Ich bin ja von Haus aus Schalker und habe mit dem HSV nicht besonders viel zu tun. Weder hege ich besondere Antipathien gegen den alten Hamburger Traditionsverein (trotz halbherziger Liebelei mit dem Lokalrivalen vom Kiez), noch gehört der HSV zu meinen bevorzugten Ligaclubs. Aber eins ist für mich klar: Wenn es um den Klassenerhalt geht, dann hätte ich lieber den alten Dino in der Liga als einen Retortenverein aus Leipzig. Auch deshalb wurmt mich, was sich schon seit Monaten in und um den Volkspark tut.
Tapferer Bert
Ausgerechnet Bert van Marwijk, der vor Jahren mal den Erzfeind aus Lüdenscheid-Nord trainierte, imponiert mir unheimlich durch seine Ruhe, Ausgeglichenheit und das gleichzeitig deutlich hervortretende Herzblut für diesen Verein, der so groß und doch so klein zu sein scheint. Als er auf der Pressekonferenz erläuterte, wie er den 17-jährigen Jonathan Tah aus dem medialen Kreuzfeuer nahm und Pierre-Michel Lasogga bei einem 0:3-Rückstand und muskulären Problemen lieber auf der Bank sitzen ließ das war große Klasse. Und auch ansonsten schlägt sich van Marwijk tapfer gegen das Dauerfeuer aus der Journaille, die Anfeindungen der Aufsichtsratsmitglieder und das Damoklesschwert Felix Magath, das seit einiger Zeit schon über dem HSV schwebt.
Damoklix Magath
Schon werden die Stimmen wieder laut, die nach dem starken Mann rufen. Felix Magath will die absolute Macht, vorgeblich um den Verein zu retten. Weil ja der Fußball angeblich nicht mehr im Vordergrund steht. Übersetzt heißt das: um seine Strohmänner zu installieren, sich selber in den Vordergrund zu spielen und seine obskuren Machtgelüste auszuleben! Fragt doch einfach mal bei Bayern, Wolfsburg oder besonders auf Schalke nach, wie es zu Magaths Zeiten mit dem Demokratieverständnis ausgesehen hat! Was er zu basisdemokratischen Vereinsstrukturen, Mitbestimmung und Teilhabe zu sagen hatte! Wie er überall versucht hat, die bestehenden Strukturen zu zerschlagen, um die Macht allein ausüben zu können und das alles unter dem Deckmantel des vermeintlichen Goodwill für einen Verein, der ohne Frage strukturelle Probleme hat und sportlich in den letzten Jahren einen stetigen Abstieg erlebt hat.
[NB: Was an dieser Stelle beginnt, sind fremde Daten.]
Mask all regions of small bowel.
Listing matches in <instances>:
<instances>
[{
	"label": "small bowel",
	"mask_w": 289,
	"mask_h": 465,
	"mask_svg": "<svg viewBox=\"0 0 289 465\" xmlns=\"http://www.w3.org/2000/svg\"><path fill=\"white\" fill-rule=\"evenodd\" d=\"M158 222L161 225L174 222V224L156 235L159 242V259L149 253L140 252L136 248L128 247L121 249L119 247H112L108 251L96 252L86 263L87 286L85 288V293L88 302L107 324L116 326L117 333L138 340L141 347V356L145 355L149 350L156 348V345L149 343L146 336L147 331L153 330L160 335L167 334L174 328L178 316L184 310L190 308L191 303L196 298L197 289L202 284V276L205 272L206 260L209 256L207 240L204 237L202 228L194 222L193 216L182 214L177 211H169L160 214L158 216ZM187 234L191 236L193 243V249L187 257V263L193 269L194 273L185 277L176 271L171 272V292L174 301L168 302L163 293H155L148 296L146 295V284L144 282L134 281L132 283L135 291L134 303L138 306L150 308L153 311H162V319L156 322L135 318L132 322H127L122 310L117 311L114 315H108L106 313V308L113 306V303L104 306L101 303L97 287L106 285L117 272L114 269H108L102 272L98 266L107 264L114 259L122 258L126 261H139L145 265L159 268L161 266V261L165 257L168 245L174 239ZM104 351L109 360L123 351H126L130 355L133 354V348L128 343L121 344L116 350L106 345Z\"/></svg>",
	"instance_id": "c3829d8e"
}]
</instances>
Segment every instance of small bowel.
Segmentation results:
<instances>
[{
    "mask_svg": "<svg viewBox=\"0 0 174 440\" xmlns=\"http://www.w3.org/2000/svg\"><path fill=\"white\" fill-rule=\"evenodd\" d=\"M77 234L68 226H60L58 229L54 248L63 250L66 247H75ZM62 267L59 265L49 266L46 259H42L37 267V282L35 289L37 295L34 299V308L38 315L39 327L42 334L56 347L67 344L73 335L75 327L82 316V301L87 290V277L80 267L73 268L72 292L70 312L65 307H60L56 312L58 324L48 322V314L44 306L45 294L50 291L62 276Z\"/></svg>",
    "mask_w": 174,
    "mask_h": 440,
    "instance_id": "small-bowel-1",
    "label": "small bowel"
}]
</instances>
Besonders eklig finde ich allerdings, wie sich Magath selbst zurzeit beim HSV anbiedert und mit genau den Sprüchen, die er immer bringt, in vermeintlich listiger und geschickter Manier versucht, die Strömungen für sich zu gewinnen. Da sind die enttäuschten Anhänger des HSV, die sich ihren großen Verein im europäischen Geschäft wünschen, am besten mit Großinvestoren wie Mallotze-Kühne und rauschenden Flutlichtnächten, repräsentiert durch die HSV-Plus-Leute. Die Vereinstraditionalisten, die sich damit nicht abfinden wollten, haben bei der Mitgliederversammlung den Kürzeren gezogen okay, auch das ist im Rahmen demokratischer Vereinsentscheidungen selbstverständlich zu akzeptieren. Nicht akzeptabel finde ich allerdings die Art und Weise, mit der Magath solche Entscheidungen schon seit Monaten zynisch kommentiert und nicht müde wird, immer wieder darauf hinzuweisen, wie einfach und gut doch alles wäre, wenn man Kühne und ihn einfach machen ließe.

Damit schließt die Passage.